Subventions et des contributions :

Subvention ou bourse octroyée s'appliquant à plus d'un exercice financier. (2017-2018 à 2022-2023)

Landslides and related natural and man-made geological hazards (geohazards), including breaches of mine tailings dams, can travel long distances and therefore pose a significant risk around the world to people, property and the environment. The long-term goal of this research program is to reduce the losses caused by these events by developing a suite of tools and techniques that improve the ability of engineers and geoscientists to answer the following questions:

What is the probability that a landslide or related geohazard of a given size will occur?
If it occurs, what is the probability it will reach a certain location of interest (e.g. a community)?
If it reaches that location, what is the probability it will cause a certain degree of damage?
If the resulting risk is unacceptable, how much can it be reduced with various mitigation options?

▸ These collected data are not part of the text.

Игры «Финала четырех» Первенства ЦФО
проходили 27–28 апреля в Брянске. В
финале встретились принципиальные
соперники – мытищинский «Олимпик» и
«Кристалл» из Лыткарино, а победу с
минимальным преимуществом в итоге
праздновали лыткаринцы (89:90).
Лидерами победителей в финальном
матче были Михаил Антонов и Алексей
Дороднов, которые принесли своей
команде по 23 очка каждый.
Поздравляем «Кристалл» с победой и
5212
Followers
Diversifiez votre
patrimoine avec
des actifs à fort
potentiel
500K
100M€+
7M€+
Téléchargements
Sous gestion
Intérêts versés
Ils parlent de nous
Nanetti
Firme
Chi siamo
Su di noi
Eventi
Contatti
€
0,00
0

To work toward this long-term goal, the objectives of this research program over the next five years are to improve existing tools and develop new tools that can be used to forecast the motion of the following key geohazards: debris flows, debris floods, tailings dam breaches, shoreline erosion and landslide-generated waves. All of these geohazards present unique modelling challenges that will be a focus of our work. For example, we will be studying ways to predict where debris flows may jump out of their channels and suddenly change direction, a characteristic that makes them a challenging geohazard to reliably assess and effectively mitigate. We will also focus on work that will provide better guidance to engineers and geoscientists on what input parameter values to use in their computer simulations.

Our research method will be based on the following four elements: 1) field data collection and mapping of past geohazard events using state-of-the-art methods, including a unique opportunity to observe erosion and landslides caused by the filling of a new hydroelectric reservoir, 2) statistical analysis of the data we collect to look for trends that can be used to predict how far future events may travel, 3) development and calibration of computer models that can be used to predict what direction, how far and how fast future events may travel, and 4) laboratory experiments, in collaboration with other researchers, to study underlying fundamental processes that influence the behaviour of these geohazards. Through the course of this work, students in this program will gain expert knowledge of these geohazards and develop specialized skills that are in high demand in practice, where they will continue to contribute to our long-term goal of geohazard loss reduction.